Philosophy that stands in life

For the ancients, philosophy was primarily an activity aimed at answering questions that we still ask ourselves today, such as: ,How do you become happy?, ,What is the meaning of life?, ,How do I raise my child?, ,What can I know?, and other questions about life, illness and death. Philosophizing was done while walking, or during a chat in the bathhouse, and was integrated very informally into daily life. It was the art of debating together and helping each other find the right answer.
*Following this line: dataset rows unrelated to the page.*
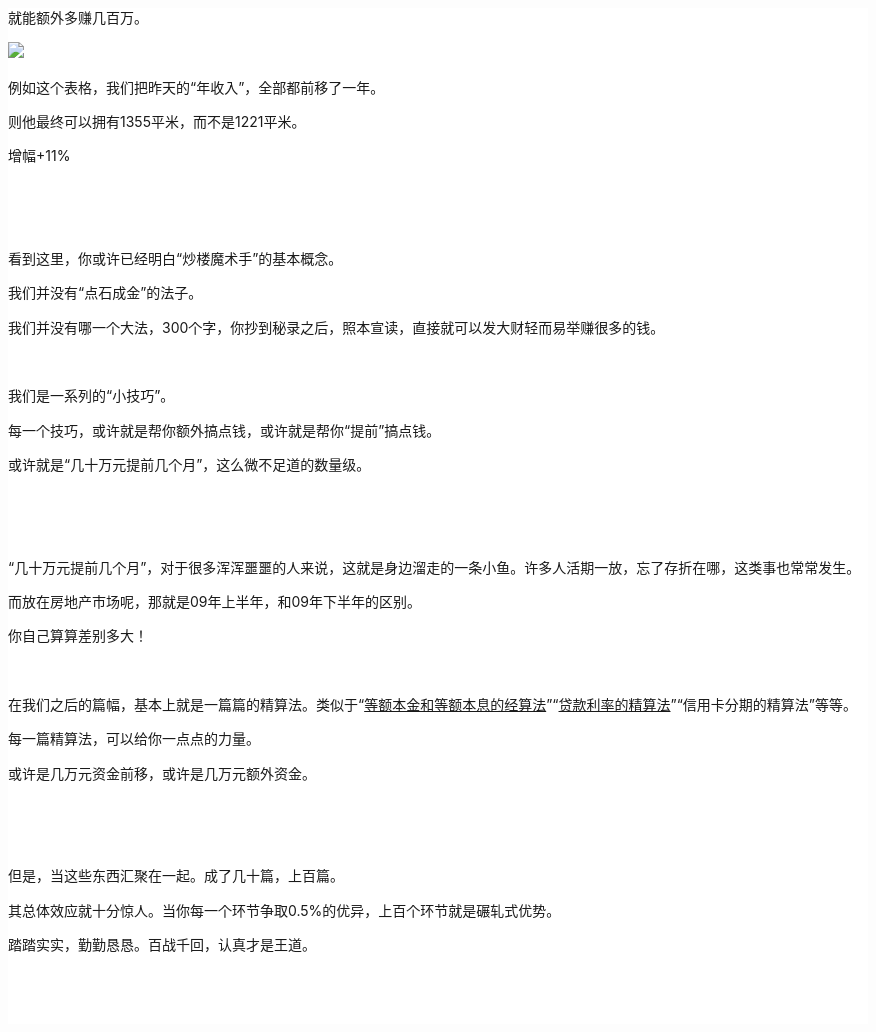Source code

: 就能额外多赚几百万。



<img data-s="300,640" data-type="jpeg" src="http://mmbiz.qpic.cn/mmbiz/Ok4hZ0tV6r57R8a7bN4hjvPibsDszHURWWibbd35l5T3Uw1uZl6Ql7Bbo2fHIFYsJ4uZPNdCOshM7MWg1ldjPISw/0?wx_fmt=jpeg" data-ratio="0.7782608695652173" data-w="460"/>

例如这个表格，我们把昨天的“年收入”，全部都前移了一年。

则他最终可以拥有1355平米，而不是1221平米。

增幅+11%

&nbsp;

&nbsp;

看到这里，你或许已经明白“炒楼魔术手”的基本概念。

我们并没有“点石成金”的法子。

我们并没有哪一个大法，300个字，你抄到秘录之后，照本宣读，直接就可以发大财轻而易举赚很多的钱。

&nbsp;

我们是一系列的“小技巧”。

每一个技巧，或许就是帮你额外搞点钱，或许就是帮你“提前”搞点钱。

或许就是“几十万元提前几个月”，这么微不足道的数量级。

&nbsp;

&nbsp;

“几十万元提前几个月”，对于很多浑浑噩噩的人来说，这就是身边溜走的一条小鱼。许多人活期一放，忘了存折在哪，这类事也常常发生。

而放在房地产市场呢，那就是09年上半年，和09年下半年的区别。

你自己算算差别多大！

&nbsp;

在我们之后的篇幅，基本上就是一篇篇的精算法。类似于“[等额本金和等额本息的经算法](http://mp.weixin.qq.com/s?__biz=MzAxNTMxMTc0MA==&amp;mid=205417929&amp;idx=1&amp;sn=7829f4cfc162e75d7f3c1c8f466ef472&amp;scene=21#wechat_redirect)”“[贷款利率的精算法](http://mp.weixin.qq.com/s?__biz=MzAxNTMxMTc0MA==&amp;mid=205333857&amp;idx=1&amp;sn=8c9eeced5e837b33473eb0b974c248ec&amp;scene=21#wechat_redirect)”“信用卡分期的精算法”等等。

每一篇精算法，可以给你一点点的力量。

或许是几万元资金前移，或许是几万元额外资金。

&nbsp;

&nbsp;

但是，当这些东西汇聚在一起。成了几十篇，上百篇。

其总体效应就十分惊人。当你每一个环节争取0.5%的优异，上百个环节就是碾轧式优势。

踏踏实实，勤勤恳恳。百战千回，认真才是王道。

&nbsp;

&nbsp;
From Socrates/Plato we inherited the Socratic method, which is still taught in, for example, lawyer training.

Philosophy as an institution

The institutionalization of philosophy began with Plato: people went to the Academy for philosophy training. Over the course of its history, Western philosophy changed its face thoroughly under the influence of faith in reason and scientific-technical progress. She became more theoretical and abstract. Perhaps as a result it has lost some of its appeal to students who expect philosophy to provide them with a wise guide to life. Hence the renewed interest in the philosophers of the ancient period.